> _주어진 글_
▼

# 책과 코드 읽기: 파이썬 머신러닝 완벽가이드 
 - Ch.6 사이킷런으로 수행하는 타이타닉 생존자 예측(p131~ 146)
 - 타이타닉 탑승자 데이터를 기반으로 생존자 예측하기
 - 목표: 예측 정확도 82%

In [None]:
import pandas as pd
import numpy as np
import seaborn as sns
import matplotlib.pyplot as plt
%matplotlib inline

from sklearn.preprocessing import LabelEncoder
from sklearn.preprocessing import OneHotEncoder

pd.set_option('display.max_rows', 500) # row 한번에 여러개 보기
pd.set_option('display.max_columns', 100) # 컬럼 한번에 여러개 보기

In [None]:
sns.set(font_scale = 1.5)
sns.set_style('whitegrid')

## LOAD DATA SET (step.01)

In [None]:
train = pd.read_csv("C:/Users/User/Downloads/data/titanic/train.csv")
print(train.shape)
train.head()

In [None]:
test = pd.read_csv("C:/Users/User/Downloads/data/titanic/test.csv")

▲

> _활용 가능 자료_
▼

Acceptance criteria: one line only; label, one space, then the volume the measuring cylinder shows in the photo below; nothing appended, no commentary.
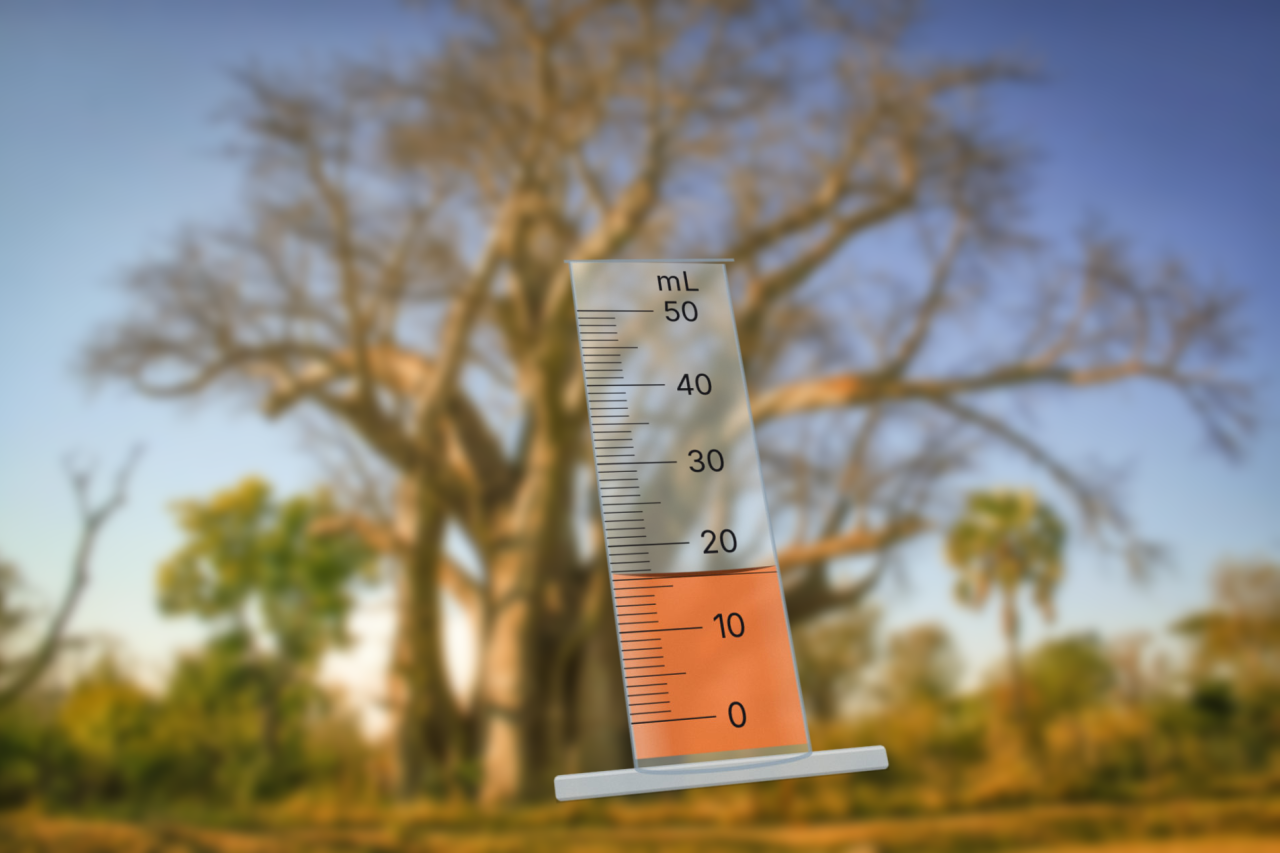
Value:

▲
▼

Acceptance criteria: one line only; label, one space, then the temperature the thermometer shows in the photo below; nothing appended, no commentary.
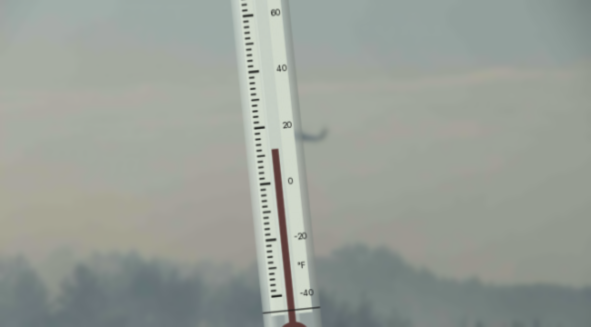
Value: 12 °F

▲
▼

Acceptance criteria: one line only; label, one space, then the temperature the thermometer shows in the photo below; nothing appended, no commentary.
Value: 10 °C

▲

> _과제 목표_
타이타닉 생존자 예측 글을 마지막 줄 바로 다음부터 이어서 써 주겠어요? 항목들은 타이타닉 생존자 예측 글과는 별개의 자료입니다.

> _작성 답안_
print(test.shape)
test.head()

## DATA INFO FIND NULL DATA (step.02)

In [None]:
# DATA INFO
train.info()
# 'Survived' 컬럼을 통해 탑승자의 생사여부를 알 수 있다.

In [None]:
test.info()

In [None]:
# FIND NULL DATA
train.isnull().sum()
# 'Age', 'Cabin', 'Embarked' 컬럼에 결손값이 있다.

In [None]:
test.isnull().sum()
# 'Age', 'Fare', 'Cabin' 컬럼에 결손값이 있다.

## Explore (step.03)

#### 1. SEX

In [None]:
sns.countplot(data = train, x = 'Sex', hue = 'Survived')

In [None]:
pd.pivot_table(data= train, 
               index = 'Sex', 
               values = 'Survived', 
               aggfunc = [np.mean, np.sum])
# train 데이터 셋에서 여성의 74% (233명), 남성의 18%(109명)이 생존했습니다.

#### 2. Pclass

In [None]:
sns.countplot(data = train, x = 'Pclass', hue = 'Survived')

In [None]:
pd.pivot_table(data = train, 
               index = 'Pclass', 
               values = 'Survived', 
               aggfunc = [np.mean, np.sum])
# train 데이터 셋에서 Pclass 1의 62% (136명), 2의 47%(87명), 3의 24%(119명)이 생존했습니다.

#### 3. Embarked

In [None]:
sns.countplot(data = train, x = 'Embarked', hue = 'Survived')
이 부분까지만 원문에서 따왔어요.